For purposes of this subsection, the term “security” means—
(A) a share of stock in a corporation;
(B) a right to subscribe for, or to receive, a share of stock in a corporation; or
(C) a bond, debenture, note, or certificate, or other evidence of indebtedness, issued by a corporation or by a government or political subdivision thereof, with interest coupons or in registered form.

Based on this, I think it's clear LC & Prosper notes are securities.


The other reason, and this is really a big issue, is that I don't think that people are including the OID they pay tax on in their adjusted basis of the note.  If you just deduct your cost basis on a chargeoff, and don't include OID, then you aren't taking into account that you should recover that tax that you already paid.  Put more plainly, if you don't adjust your basis to take account of the OID you accrued, you won't deduct enough on a chargeoff.

Can you explain the point a bit further?  Do I not just use the cost basis reported by Prosper/LC?

So I've pulled together the numbers for my 2012 taxes and it's not pretty...

Gross Return: 16%

Defaults: 6.9%

Net Return: 9.1% - I'm happy with this considering I've dramatically improved my loan selection and all of the defaults are from 2011 vintage loans

Net Return After Federal Tax: 4.9% - This sucks... my all in tax rate for p2p is 46.5%!!!

I'm getting killed by the difference between the LT Capital Loss taxation and my marginal income taxation.  This is a major issue with investing in the higher-yield loans in a taxable account.  I'm going to have to start selling my distressed loans within a year of purchase to ensure I don't get bitten next year.

I'm sure this has been discussed before, but I would like everyone's thoughts...

I have a significant amount in both Prosper and LC and, after reviewing my 2012 tax forms, I see that I have $10k+ of long-term capital losses.  This is fine as my income far exceeds that number but the difference in taxation is concerning.  My marginal tax rate is 33% so I'm looking at a 15% (factoring in the 2.9% medicare tax on wages) tax difference between my P2P interest and my P2P LT capital losses.

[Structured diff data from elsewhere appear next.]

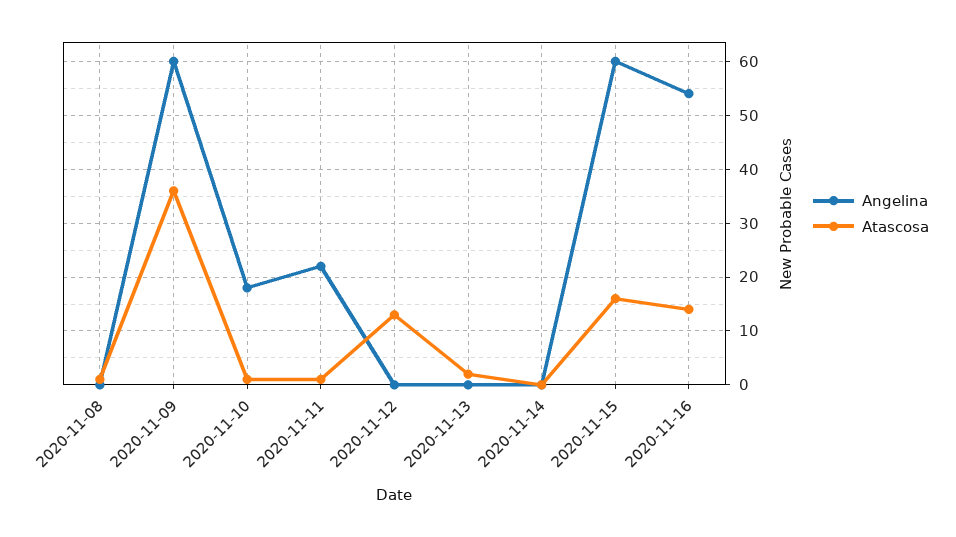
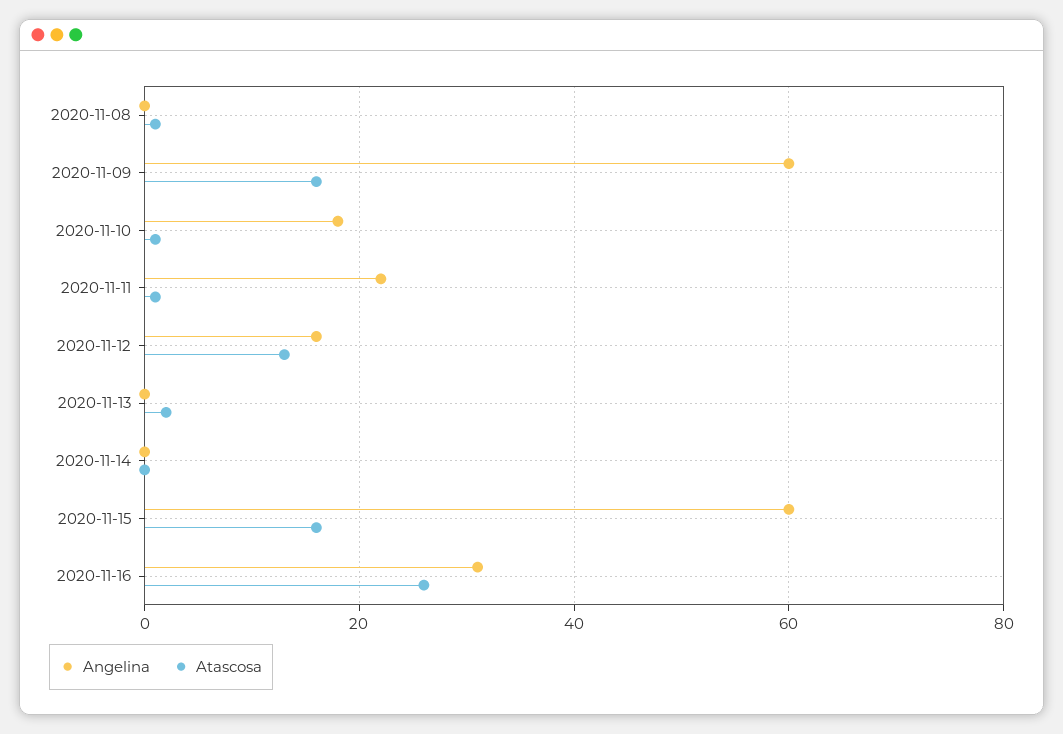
  {
    "Angelina": {
      "2020-11-08": 0,
      "2020-11-09": 60,
      "2020-11-10": 20,
      "2020-11-11": 20,
-     "2020-11-12": 0,
+     "2020-11-12": 15,
      "2020-11-13": 0,
      "2020-11-14": 0,
      "2020-11-15": 60,
-     "2020-11-16": 55
+     "2020-11-16": 30
    },
    "Atascosa": {
      "2020-11-08": 0,
-     "2020-11-09": 35,
+     "2020-11-09": 15,
      "2020-11-10": 0,
      "2020-11-11": 0,
      "2020-11-12": 15,
      "2020-11-13": 0,
      "2020-11-14": 0,
      "2020-11-15": 15,
-     "2020-11-16": 15
+     "2020-11-16": 25
    }
  }

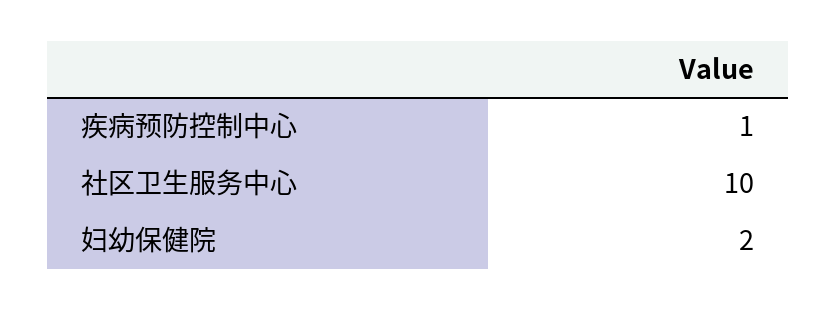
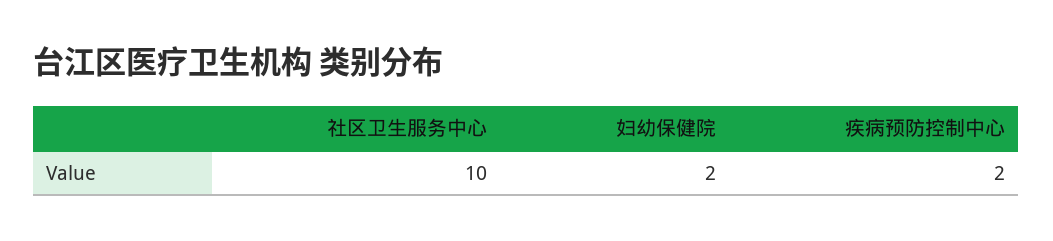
  {
-   "疾病预防控制中心": 1,
+   "疾病预防控制中心": 2,
    "社区卫生服务中心": 10,
    "妇幼保健院": 2
  }

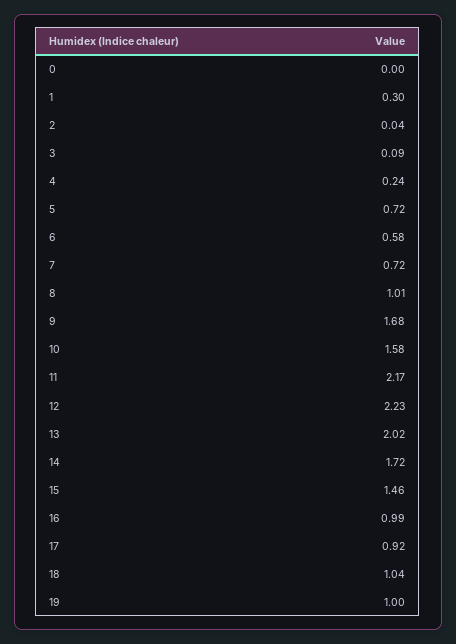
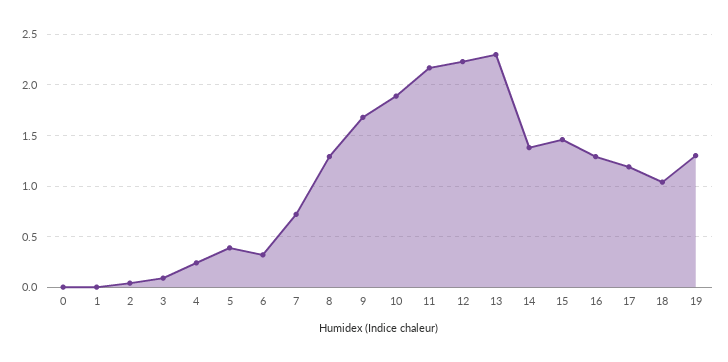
  {
    "0": 0,
-   "1": 0.3,
+   "1": 0,
    "2": 0.04,
    "3": 0.09,
    "4": 0.24,
-   "5": 0.72,
+   "5": 0.4,
-   "6": 0.58,
+   "6": 0.3,
    "7": 0.72,
-   "8": 1.01,
+   "8": 1.3,
    "9": 1.68,
-   "10": 1.58,
+   "10": 1.9,
    "11": 2.17,
    "12": 2.23,
-   "13": 2.02,
+   "13": 2.3,
-   "14": 1.72,
+   "14": 1.4,
    "15": 1.46,
-   "16": 0.99,
+   "16": 1.3,
-   "17": 0.92,
+   "17": 1.2,
    "18": 1.04,
-   "19": 1
+   "19": 1.3
  }

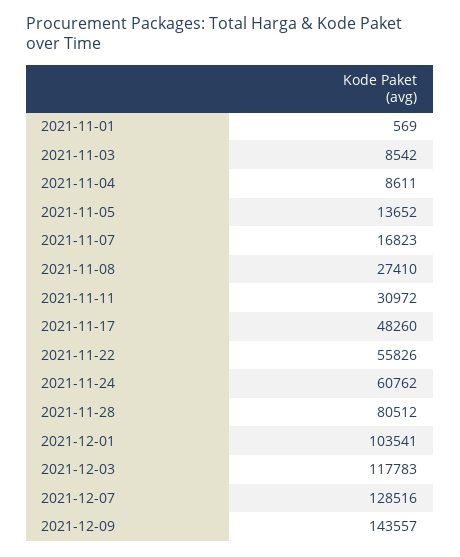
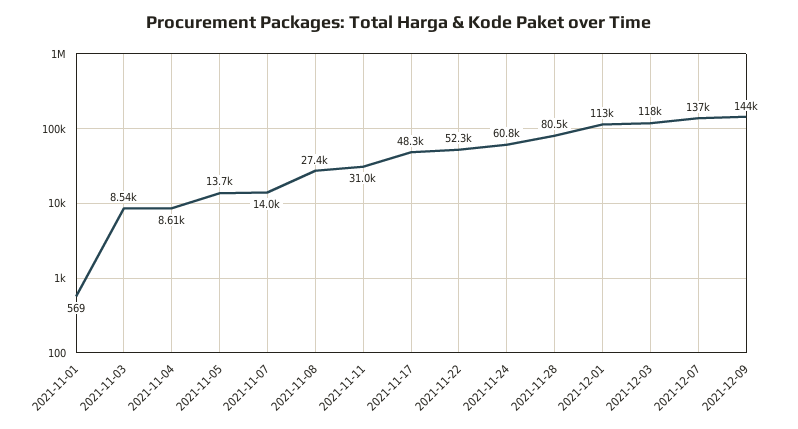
  {
    "2021-11-01": 569,
    "2021-11-03": 8542,
    "2021-11-04": 8611,
    "2021-11-05": 13652,
-   "2021-11-07": 16823,
+   "2021-11-07": 14000,
    "2021-11-08": 27410,
    "2021-11-11": 30972,
    "2021-11-17": 48260,
-   "2021-11-22": 55826,
+   "2021-11-22": 52300,
    "2021-11-24": 60762,
    "2021-11-28": 80512,
-   "2021-12-01": 103541,
+   "2021-12-01": 113000,
    "2021-12-03": 117783,
-   "2021-12-07": 128516,
+   "2021-12-07": 137000,
    "2021-12-09": 143557
  }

An extra $1500 of tax isn't the end of the world but it's enough to make me really think about whether I should organize my P2P as a schedule c business.

Investors - P / Tax Forms Jacked-Up
« on: February 01, 2013, 09:21:49 AM »
I just downloaded my and my wife's Prosper 1099s from Prosper and they are wrong... both have bogus entries in the charge-off sections that hugely inflate our losses.  Each 1099 had an extra entry that showed a single-loan loss that exceeds $4,000. 

Prosper is out of control.  Between this and the payment-posting delay last month, I'm getting a bad feeling about this operation.  Two very visible system/accounting issues is only the 'smoke' we can see... my fear is the extent of the fire we cannot see.

Investors - LC / Taxes - say goodbye to the small note exemption
« on: January 19, 2013, 12:26:43 PM »
Just spoke with my LC rep and she informed me that LC's tax documents will be similar to Prosper's... one consolidated 1099 for all loans combined.  I'm thankful I'm not going to have to mess with multiple 1099s this year and I'm wondering how many lenders have been underfiling prior to this year.